TAREFA 1
Converta em uma lista JSON de strings as linhas das entradas, começando na linha que contém "Examining this captured" e terminando na linha que contém "What direction is", com uma string para cada linha e sem as linhas em branco.

Jesus usava alegorias,  e a própria vida de Jesus - tal como narrada nos Evangelhos - é uma parábola. Foi montada com base em ensinamentos e narrativas de religiões e tradições mais antigas que o  cristianismo, inclusive o hinduísmo e o budismo.  [4]
           
O nascimento do Mestre, a traição  que sofreu por parte de  alguém  muito próximo e que o levou à morte, a sua ressurreição, e até a promessa de uma “segunda vinda”, são, todos,  pontos que coincidem com uma lenda egípcia muito mais antiga que os evangelhos cristãos -  a  lenda de Osíris.  E há outros elementos “cristãos” tomados da tradição do Egito, como veremos.
           
O costume de falar por parábolas está presente nas antigas escolas de mistérios. No Ocidente, era uma característica  central do ensinamento de Pitágoras, 500 anos antes da era chamada cristã. O cristianismo romano alimentou-se abertamente do mundo grego. O próprio sacrifício de Sócrates,  que viveu de 470 a 399 antes da era cristã,  já foi comparado à lenda evangélica da morte de Jesus  pelo pensador brasileiro Alceu Amoroso Lima. [5]
           
Helena P. Blavatsky explicou:
 
“Cada atitude do Jesus do Novo Testamento, cada palavra atribuída a ele,  e cada fato relacionado a ele durante os três anos da missão que afirma-se que ele cumpriu, estão baseados no Ciclo da Iniciação, um ciclo fundado na precessão dos equinócios e nos signos do Zodíaco”.[6]   
 
O próprio Ciclo da Iniciação é mencionado na lenda dos evangelhos quando Jesus se refere ao “caminho estreito e difícil que só uns poucos encontram” (Mateus, 7:13-14).
           
Em “Ísis Sem Véu”, H.P.B. escreveu:  
           
“Era a doutrina da Índia antiga que Jesus estava pregando, quando recomendava a completa renúncia ao mundo e às suas futilidades para buscar o reino dos céus,  Nirvana”. [7]
           
Jesus ensinava sobre a ressurreição e a descrevia como algo que estará ao alcance -  algum dia -  de todos aqueles que percorrerem o “caminho estreito”.  Mas o que é, exatamente,  ressurreição?  
 
Há vários níveis de resposta para esta pergunta. Vejamos dois deles. Por um lado, a grande ressurreição constitui um projeto de longo prazo. Ela é a libertação espiritual completa, a iluminação definitiva, alcançada apenas por grandes sábios depois de percorrerem,  como Jesus, “todo o ciclo da iniciação”, um processo que envolve repetidas encarnações.

DADOS DISPONÍVEIS
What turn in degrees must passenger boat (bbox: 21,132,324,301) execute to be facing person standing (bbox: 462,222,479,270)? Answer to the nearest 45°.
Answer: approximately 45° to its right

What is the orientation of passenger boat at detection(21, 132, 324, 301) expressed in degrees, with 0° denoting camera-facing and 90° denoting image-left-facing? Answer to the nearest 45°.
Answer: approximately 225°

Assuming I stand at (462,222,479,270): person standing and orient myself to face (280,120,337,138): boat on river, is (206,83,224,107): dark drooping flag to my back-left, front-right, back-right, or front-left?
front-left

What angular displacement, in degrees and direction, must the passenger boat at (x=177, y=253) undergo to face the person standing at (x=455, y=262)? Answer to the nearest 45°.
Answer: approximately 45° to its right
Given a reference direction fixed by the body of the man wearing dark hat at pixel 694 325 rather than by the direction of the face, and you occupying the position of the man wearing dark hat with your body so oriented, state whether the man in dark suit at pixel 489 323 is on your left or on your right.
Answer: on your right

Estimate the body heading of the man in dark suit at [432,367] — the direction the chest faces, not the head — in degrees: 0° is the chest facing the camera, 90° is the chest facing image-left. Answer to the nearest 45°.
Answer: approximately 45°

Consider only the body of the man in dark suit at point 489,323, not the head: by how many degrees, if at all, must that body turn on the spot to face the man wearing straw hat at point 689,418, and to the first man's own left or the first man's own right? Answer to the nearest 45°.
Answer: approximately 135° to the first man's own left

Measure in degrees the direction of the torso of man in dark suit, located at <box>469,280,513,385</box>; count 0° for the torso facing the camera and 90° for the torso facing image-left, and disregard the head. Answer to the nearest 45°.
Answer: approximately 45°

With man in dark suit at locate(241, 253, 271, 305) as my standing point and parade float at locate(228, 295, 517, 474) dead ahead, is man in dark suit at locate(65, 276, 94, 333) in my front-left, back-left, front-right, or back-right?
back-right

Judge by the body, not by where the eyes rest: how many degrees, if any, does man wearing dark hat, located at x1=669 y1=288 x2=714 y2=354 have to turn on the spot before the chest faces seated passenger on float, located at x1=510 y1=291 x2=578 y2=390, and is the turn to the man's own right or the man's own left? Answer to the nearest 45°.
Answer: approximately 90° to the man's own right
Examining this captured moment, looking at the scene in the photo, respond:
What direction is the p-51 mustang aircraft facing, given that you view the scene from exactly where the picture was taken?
==
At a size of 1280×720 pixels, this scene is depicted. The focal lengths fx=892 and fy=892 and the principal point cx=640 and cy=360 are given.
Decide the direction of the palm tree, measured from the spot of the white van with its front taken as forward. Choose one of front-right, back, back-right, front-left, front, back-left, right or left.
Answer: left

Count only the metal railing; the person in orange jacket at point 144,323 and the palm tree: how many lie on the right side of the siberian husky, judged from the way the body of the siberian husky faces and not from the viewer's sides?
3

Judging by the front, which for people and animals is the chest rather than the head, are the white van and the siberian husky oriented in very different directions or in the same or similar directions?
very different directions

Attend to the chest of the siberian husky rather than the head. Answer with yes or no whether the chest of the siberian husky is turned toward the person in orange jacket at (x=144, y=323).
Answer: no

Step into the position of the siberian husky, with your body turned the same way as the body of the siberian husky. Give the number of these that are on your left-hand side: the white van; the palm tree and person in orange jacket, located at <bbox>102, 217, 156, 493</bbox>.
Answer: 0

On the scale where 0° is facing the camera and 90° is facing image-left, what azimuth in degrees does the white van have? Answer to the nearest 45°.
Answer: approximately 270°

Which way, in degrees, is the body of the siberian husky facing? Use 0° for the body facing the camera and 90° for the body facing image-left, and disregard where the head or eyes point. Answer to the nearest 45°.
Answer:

TAREFA 2
No trecho fornecido, qual pensador brasileiro comparou o sacrifício de Sócrates à morte de Jesus?

RESPOSTA 1
[
  "Examining this captured moment, looking at the scene in the photo, respond:",
  "What direction is the p-51 mustang aircraft facing, given that you view the scene from exactly where the picture was taken?"
]

RESPOSTA 2
Alceu Amoroso Lima.